J Thorac Oncol. 2016 Oct 5;:
BACKGROUND: Impairment in aerobic fitness is a potential modifiable risk factor for postoperative complications. In this randomized controlled trial, we hypothesized that a high-intensity interval training (HIIT) program enhances cardiorespiratory fitness before lung cancer surgery and therefore reduces the risk of postoperative complications.
METHODS: Patients with operable lung cancer were randomly assigned to usual care (UC, N=77) or preoperative rehabilitation based on HIIT (Rehab, N=74). Maximal cardiopulmonary exercise testing and the six-minute walk test were performed twice before surgery. The primary outcome measure was a composite of death and in-hospital postoperative complications.
RESULTS: Groups were well balanced in terms of patient characteristics. During the preoperative waiting period (median 25 days), the peak oxygen consumption (peakVO2) and the six-minute walking distance increased (respectively, median +15 % [IQ 25-75%, +9 to +22%] P=0.003 and +15% [IQ25-75, +8 to +28%], P<0.001) in the Rehab group whereas VO2peak declined in the UC group (median -8% [IQ25-75, -16 to 0%], P=0.005). The primary endpoint did not differ significantly between the two groups: 27 of the 74 patients (35.5%) in the Rehab group and 39 of 77 patients (50.6%) in the UC group developed at least one postoperative complication (P=0.080).

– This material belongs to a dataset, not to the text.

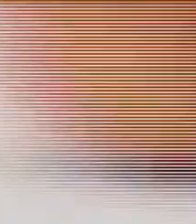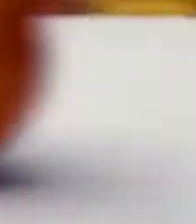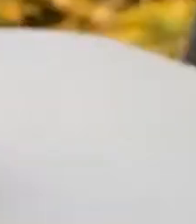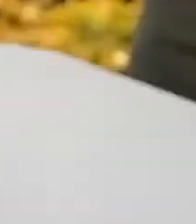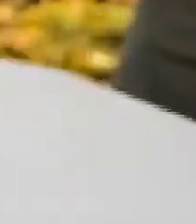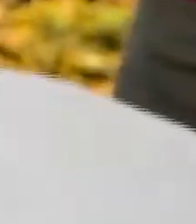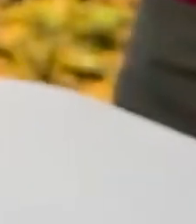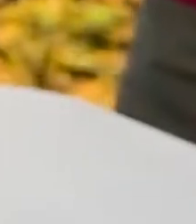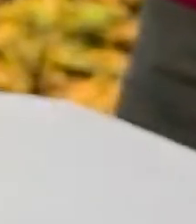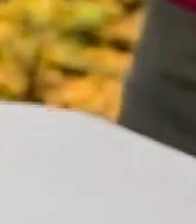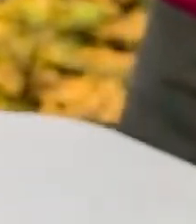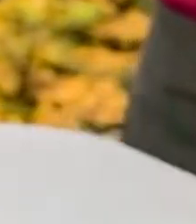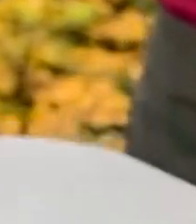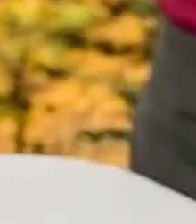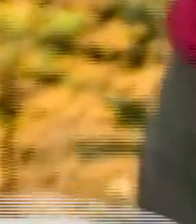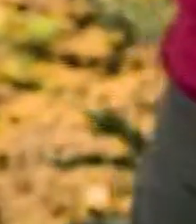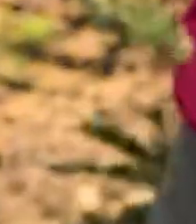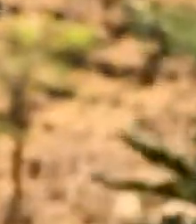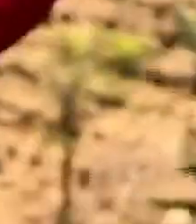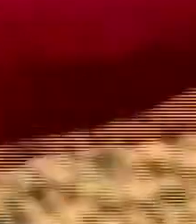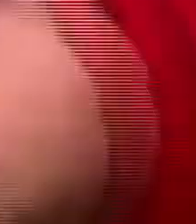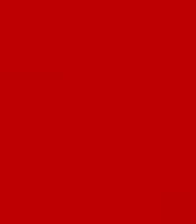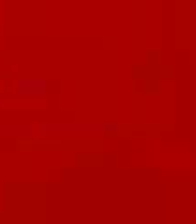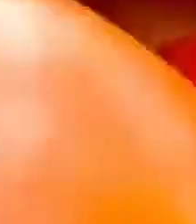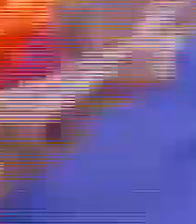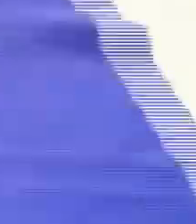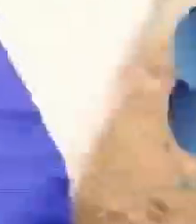Constantemente Y así Los protejo a ellos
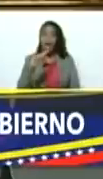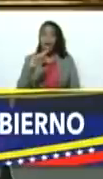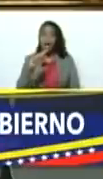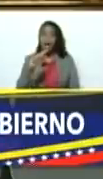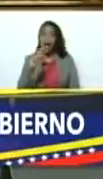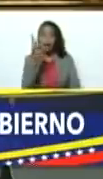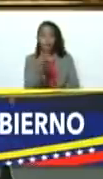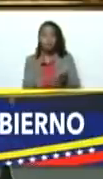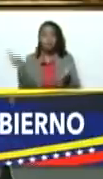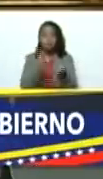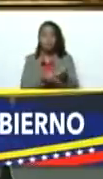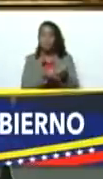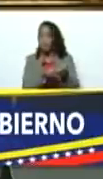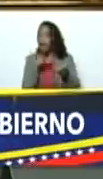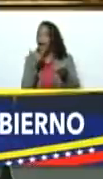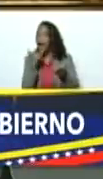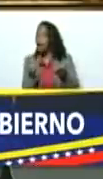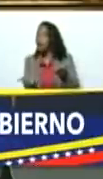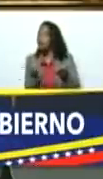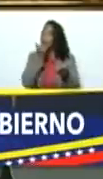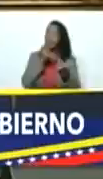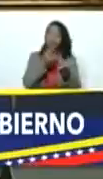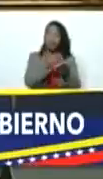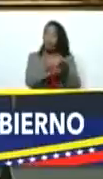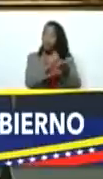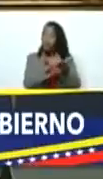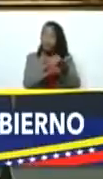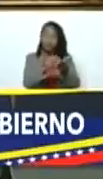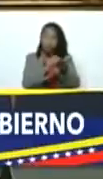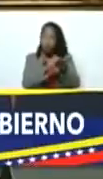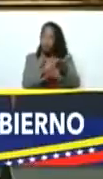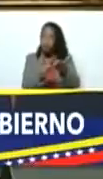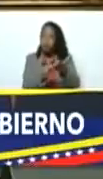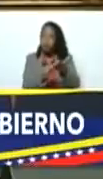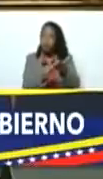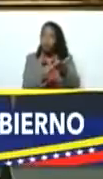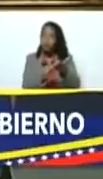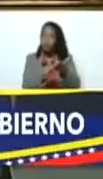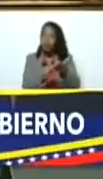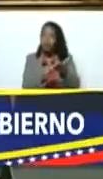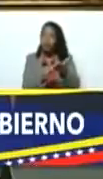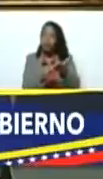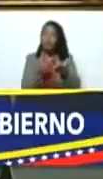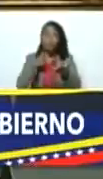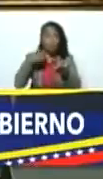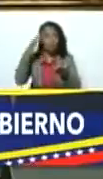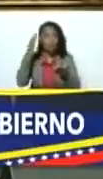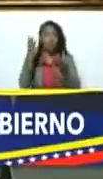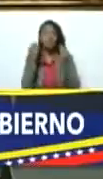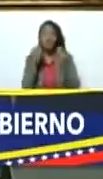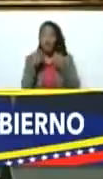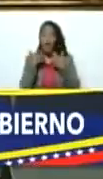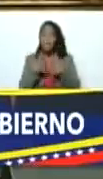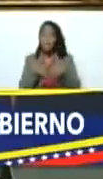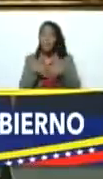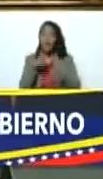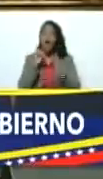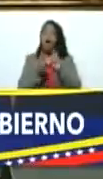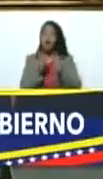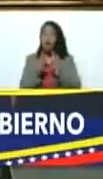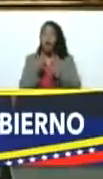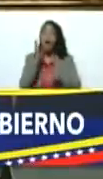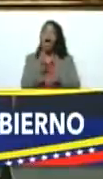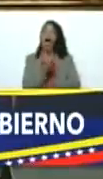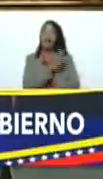rectificación donde se hayan cometido errores sé de muchas empresas antes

Noteworthy, the incidence of pulmonary complications was lower in the Rehab compared with the UC group (23% vs 44%, P=0.018), owing to a significant reduction in atelectasis (12.2% vs 36.4%, P<0.001) and this was accompanied by a shorter length of stay in the postanesthesia care unit (median -7 hours, IQ25-75% -4 to -10).
CONCLUSIONS: In this RCT, preoperative HIIT resulted in significant improvement in aerobic performances but failed to reduce early complications after lung cancer resection.